Klaus Breyer Tech Leadership, Product Delivery & Startup Strategy.

Flow & Reflection: My Approach to Team Management

Over the years, I have refined a management approach that is both effective and adaptable, especially in leading remote teams. As Head of Product & Technology at edding AG, I am currently hands-on managing the interdisciplinary team at easycheck. But the underlying pattern is not limited to direct team management but also extends to managing managers and reporting to C-Level colleagues.

Team Check-in (Async)

Our week kicks off with an asynchronous check-in every Monday morning. The goal is for each team member to reflect on their plans for the week and share them with the team. The fundamental question we answer is, “What do you plan on working on this week?”

Why Asynchronously? Simply put, meetings early in the morning (before 10 AM) tend not to be taken seriously. Participants often multitask, sorting through their emails and planning their day. Studies support this observation, highlighting that such meetings add unnecessary pressure to appear punctual or busy (Brand Eins, 2023).
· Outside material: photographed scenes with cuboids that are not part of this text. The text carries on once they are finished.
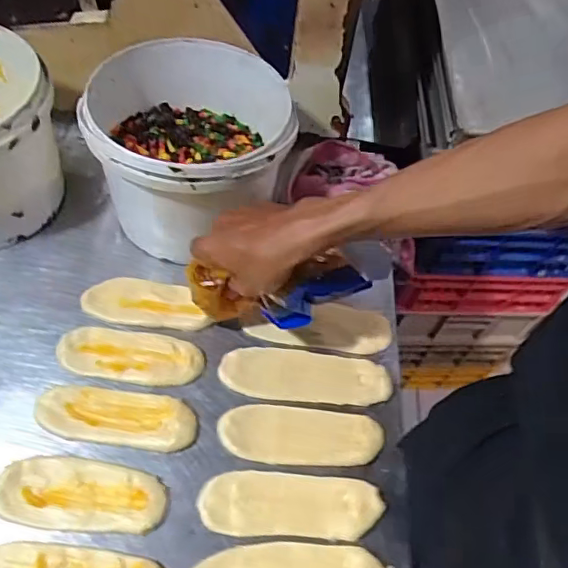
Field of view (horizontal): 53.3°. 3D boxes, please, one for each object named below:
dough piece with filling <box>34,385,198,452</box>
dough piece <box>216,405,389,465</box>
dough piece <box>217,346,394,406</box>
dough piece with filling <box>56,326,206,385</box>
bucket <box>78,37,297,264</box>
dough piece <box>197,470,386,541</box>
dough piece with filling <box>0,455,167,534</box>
[{"bbox_3d":[-0.164,0.130,0.558,0.152,0.008,0.053,7,56,0],"label":"dough piece with filling"},{"bbox_3d":[0.018,0.151,0.568,0.161,0.009,0.057,3,56,-3],"label":"dough piece"},{"bbox_3d":[0.024,0.096,0.604,0.179,0.018,0.059,5,56,-2],"label":"dough piece"},{"bbox_3d":[-0.160,0.074,0.596,0.147,0.006,0.059,7,56,0],"label":"dough piece with filling"},{"bbox_3d":[-0.103,-0.145,0.655,0.208,0.164,0.202,1,56,-4],"label":"bucket"},{"bbox_3d":[0.007,0.206,0.532,0.167,0.006,0.056,4,56,-3],"label":"dough piece"},{"bbox_3d":[-0.185,0.191,0.516,0.148,0.010,0.061,6,56,-1],"label":"dough piece with filling"}]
Every Thursday, I dedicate a block of time to conduct 1-on-1 meetings with all team members. Each member and I have a document to jot down topics worth discussing throughout the week. Additionally, I maintain a rough coaching plan for each individual, aimed at their development. This time is also used to dive deeper into actual work, that I can follow up from our async check-ins.

Team Checkout (Sync)

We maintain a rolling agenda in Confluence, accessible to all team members for adding items throughout the week. However, most topics are generated from my observations during 1-on-1s, indicating a need for team-wide discussion or updates. During the meeting, we review the rolling agenda, discuss our current product initiatives, and tidy up our boards.

Why Thursdays? By holding this meeting on Thursday, we still have time to act on discussions before the week ends. Also, some just prefer to take Fridays off.


On Fridays, I send a “Heartbeat” update to the board member I report to (in this case, the Chief Digital Officer). This recapitulates the week using a template from James Stanier’s book, “Effective Software Engineering Manager”, focusing on Progress / Plans / Problems / People. Inputs for this update are gleaned from my 1-on-1 notes and our team checkout discussions, sometimes augmented by reviewing my external meeting calendar.

Closing the Loop

The Heartbeat from the previous week lays the groundwork for the next week’s check-in, helping me outline goals for the coming week. It’s more effective to wait until Monday to prepare the next check-in instead of doing it the week before. Drafting it on Friday often feels too early; perspectives change over the weekend, and taking a fresh look on Monday offers new insights.

This cycle highlights how crucial repetition is, not just for efficiency but for consistent reflection and reassessment. Every step offers an opportunity to pause and consider our stance, identify priorities, decide on actions, and clearly outline what we should avoid doing.